It’s the one thing that I have a hard time not looking at while I’m walking around the house, and it’s a good reminder of my place — the place I am in my own skin. It seems that I’ve always been an observer, someone who has to look at something often in order to feel it. For me, this is a bad thing.
One of the things I like about the shoe is its shape and the way it allows me to feel like Im a part of it. By putting the two together I get the sense that it’s not just me, but the shoe that’s in my skin too. It also reminds me of how I like to paint my walls and ceilings, so I feel like Im getting my own unique look in the process.

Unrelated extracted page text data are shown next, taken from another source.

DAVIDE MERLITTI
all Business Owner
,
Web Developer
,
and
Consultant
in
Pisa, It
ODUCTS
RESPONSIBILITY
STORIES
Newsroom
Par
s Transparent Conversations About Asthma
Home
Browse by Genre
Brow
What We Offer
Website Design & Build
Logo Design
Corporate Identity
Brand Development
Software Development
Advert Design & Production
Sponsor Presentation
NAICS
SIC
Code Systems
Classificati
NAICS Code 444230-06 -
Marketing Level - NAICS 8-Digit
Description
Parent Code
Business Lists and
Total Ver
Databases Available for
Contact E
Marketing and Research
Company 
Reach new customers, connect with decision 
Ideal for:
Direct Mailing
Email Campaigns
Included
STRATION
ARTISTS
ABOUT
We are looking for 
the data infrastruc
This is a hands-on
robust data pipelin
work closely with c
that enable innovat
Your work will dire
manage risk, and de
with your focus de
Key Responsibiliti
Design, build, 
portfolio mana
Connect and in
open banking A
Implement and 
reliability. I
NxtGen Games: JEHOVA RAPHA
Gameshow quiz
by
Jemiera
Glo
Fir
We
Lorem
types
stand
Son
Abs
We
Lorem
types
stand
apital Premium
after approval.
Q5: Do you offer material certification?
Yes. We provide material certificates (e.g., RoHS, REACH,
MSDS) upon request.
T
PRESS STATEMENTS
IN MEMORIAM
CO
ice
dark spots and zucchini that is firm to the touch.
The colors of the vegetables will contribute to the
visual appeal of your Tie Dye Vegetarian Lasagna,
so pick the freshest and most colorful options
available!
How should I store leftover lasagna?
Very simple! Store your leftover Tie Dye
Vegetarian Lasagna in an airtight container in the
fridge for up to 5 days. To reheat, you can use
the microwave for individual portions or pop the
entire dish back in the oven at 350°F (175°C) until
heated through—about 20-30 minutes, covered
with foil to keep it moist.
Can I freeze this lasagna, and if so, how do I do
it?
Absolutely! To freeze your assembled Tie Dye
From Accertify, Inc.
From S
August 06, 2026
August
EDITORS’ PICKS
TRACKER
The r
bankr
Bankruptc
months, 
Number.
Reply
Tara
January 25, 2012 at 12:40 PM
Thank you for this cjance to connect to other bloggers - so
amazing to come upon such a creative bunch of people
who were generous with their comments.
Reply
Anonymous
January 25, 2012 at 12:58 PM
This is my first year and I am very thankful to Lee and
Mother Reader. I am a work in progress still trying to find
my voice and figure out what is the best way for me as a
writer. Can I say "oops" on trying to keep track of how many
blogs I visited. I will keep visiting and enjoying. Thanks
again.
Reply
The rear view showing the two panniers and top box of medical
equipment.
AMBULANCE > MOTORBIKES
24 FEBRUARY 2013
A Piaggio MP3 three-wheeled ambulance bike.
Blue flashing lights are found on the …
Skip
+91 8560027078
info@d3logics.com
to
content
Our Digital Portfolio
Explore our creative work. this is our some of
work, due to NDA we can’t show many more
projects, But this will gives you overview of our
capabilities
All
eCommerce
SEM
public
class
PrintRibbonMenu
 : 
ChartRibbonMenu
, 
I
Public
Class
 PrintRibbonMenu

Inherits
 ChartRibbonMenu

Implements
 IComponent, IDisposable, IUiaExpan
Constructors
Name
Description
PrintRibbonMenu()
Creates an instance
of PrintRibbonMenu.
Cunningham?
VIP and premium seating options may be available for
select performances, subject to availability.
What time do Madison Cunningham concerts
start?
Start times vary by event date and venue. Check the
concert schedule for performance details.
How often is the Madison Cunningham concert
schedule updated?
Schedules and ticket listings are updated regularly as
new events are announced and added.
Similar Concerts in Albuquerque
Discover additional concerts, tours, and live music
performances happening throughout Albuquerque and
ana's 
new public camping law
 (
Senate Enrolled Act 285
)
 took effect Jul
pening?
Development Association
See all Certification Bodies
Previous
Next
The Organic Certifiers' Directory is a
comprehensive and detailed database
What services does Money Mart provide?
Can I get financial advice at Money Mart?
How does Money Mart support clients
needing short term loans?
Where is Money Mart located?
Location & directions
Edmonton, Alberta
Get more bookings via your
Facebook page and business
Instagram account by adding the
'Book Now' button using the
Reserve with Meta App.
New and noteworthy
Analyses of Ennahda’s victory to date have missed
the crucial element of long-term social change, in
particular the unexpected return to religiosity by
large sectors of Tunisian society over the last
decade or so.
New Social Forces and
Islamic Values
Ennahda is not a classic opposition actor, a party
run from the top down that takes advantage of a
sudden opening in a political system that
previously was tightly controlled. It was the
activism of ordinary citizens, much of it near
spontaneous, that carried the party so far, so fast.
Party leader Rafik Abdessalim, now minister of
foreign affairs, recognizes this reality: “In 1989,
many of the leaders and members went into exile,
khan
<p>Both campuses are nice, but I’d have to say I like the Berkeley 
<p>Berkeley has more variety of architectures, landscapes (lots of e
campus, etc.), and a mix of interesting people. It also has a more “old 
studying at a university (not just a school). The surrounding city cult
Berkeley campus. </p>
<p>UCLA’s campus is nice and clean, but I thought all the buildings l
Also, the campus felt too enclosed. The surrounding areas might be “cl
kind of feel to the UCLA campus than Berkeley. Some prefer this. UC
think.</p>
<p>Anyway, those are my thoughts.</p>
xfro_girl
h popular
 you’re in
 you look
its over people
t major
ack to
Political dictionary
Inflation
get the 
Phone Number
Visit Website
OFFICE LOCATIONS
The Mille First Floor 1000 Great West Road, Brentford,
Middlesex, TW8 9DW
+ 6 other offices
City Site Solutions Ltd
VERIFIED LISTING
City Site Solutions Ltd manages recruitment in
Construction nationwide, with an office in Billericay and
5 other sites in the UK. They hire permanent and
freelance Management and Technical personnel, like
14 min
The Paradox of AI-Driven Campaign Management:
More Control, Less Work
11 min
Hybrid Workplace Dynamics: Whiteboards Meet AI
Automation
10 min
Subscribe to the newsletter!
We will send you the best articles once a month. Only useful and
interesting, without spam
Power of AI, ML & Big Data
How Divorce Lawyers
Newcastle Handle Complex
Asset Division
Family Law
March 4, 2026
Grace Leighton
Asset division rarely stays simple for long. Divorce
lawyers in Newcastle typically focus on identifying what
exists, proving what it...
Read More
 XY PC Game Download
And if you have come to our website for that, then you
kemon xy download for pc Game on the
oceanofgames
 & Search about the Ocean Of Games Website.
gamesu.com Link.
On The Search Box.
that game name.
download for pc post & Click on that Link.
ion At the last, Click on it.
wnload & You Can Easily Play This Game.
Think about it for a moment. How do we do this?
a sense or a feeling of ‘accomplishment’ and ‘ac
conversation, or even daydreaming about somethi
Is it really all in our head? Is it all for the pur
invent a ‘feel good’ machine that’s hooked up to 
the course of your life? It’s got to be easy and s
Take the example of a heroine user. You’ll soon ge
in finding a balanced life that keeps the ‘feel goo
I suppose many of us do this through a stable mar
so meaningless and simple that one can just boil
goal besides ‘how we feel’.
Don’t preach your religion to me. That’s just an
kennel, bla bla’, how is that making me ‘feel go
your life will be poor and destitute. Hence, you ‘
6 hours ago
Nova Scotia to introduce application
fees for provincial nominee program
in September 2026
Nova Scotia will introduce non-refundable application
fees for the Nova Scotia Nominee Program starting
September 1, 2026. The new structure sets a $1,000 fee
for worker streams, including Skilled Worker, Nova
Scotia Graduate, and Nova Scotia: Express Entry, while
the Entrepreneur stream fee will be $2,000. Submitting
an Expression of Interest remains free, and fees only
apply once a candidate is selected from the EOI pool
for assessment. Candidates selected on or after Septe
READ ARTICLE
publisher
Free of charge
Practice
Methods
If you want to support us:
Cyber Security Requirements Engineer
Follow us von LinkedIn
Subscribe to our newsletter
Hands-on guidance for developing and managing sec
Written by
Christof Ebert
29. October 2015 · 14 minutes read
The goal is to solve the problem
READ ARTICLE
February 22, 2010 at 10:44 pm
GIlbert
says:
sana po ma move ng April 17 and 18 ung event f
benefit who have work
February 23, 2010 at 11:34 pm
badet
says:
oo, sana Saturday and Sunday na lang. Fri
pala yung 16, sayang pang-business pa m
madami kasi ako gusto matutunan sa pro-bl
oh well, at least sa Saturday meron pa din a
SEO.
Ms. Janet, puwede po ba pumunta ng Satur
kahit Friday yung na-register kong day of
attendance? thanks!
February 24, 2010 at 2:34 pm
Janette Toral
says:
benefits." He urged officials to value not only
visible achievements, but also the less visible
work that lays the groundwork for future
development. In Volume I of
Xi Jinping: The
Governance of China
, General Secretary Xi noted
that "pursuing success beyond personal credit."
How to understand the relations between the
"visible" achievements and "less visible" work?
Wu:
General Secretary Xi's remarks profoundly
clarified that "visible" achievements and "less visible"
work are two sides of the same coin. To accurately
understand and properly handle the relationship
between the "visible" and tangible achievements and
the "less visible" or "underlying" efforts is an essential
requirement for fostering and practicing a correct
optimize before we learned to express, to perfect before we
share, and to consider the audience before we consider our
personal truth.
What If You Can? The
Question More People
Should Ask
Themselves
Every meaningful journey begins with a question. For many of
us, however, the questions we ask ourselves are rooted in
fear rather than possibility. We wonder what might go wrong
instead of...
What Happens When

Mahalese and I were talking about this the other day and he pointed out that in the way that certain people view their bodies, it is often the way they view their inner self. They see what they put on the outside as being their real self, but that’s not always the case. For example, I think it is very important to learn to respect your body and its parts, as they are not all the same size or shape.
For me this is the most interesting point. In my mind my inner self is like a big ball of mud and I think that this is why I tend to take my self as being rather large or round. When I paint my walls and ceilings, I think Im making a statement about how I feel about myself. I mean sure I may not be the biggest or strongest person in the world, but I feel like Im getting the most from my body that I can.
When I was a kid I would often take off my shoes in the morning and leave them on the breakfast table as a way to think about how I feel about myself. I think this was probably a way to communicate some sort of emotional state to others, but I have to admit that it is one of the least embarrassing things I’ve done. I just think of my body as being this enormous ball of mud without any meaning. If I want to make a big statement, I just leave it.
The idea of leaving shoes on the ground, especially in high traffic areas, is pretty great. The idea that we can leave ourselves as a symbol of our emotional state is one that I personally love. In a world where the internet has made it so easy to express ourselves through text, leaving our shoe on the ground to represent our emotional state is pretty cool.
That’s just me though. I think the other shoe is to take the shoes off and leave the world of shoes for people with more intellectual tastes. Not to mention shoes that are easier to get off of.
I know that I’m not the only person who thinks the shoes might be a bit much, but I thought it looked pretty cool. The idea that we’re the symbol of our emotions is one of the things that makes my life in general so much fun. As I said, the internet has made it so easy to express ourselves through text. I’m not sure I like this shoe idea though.
That’s because this is basically just an online shoe store where people can upload their most embarrassing shoe photos if they want to be called out for wearing the wrong thing, and then the store will give them a new pair of shoes.
I don’t know if this is really what you’re trying to say, but I think it’s the “why do I still think this is funny?” part that people are looking for. The joke is that every time I wear something that makes me feel uncomfortable, my mind wants to laugh at it. I think that’s the key thing in this whole idea.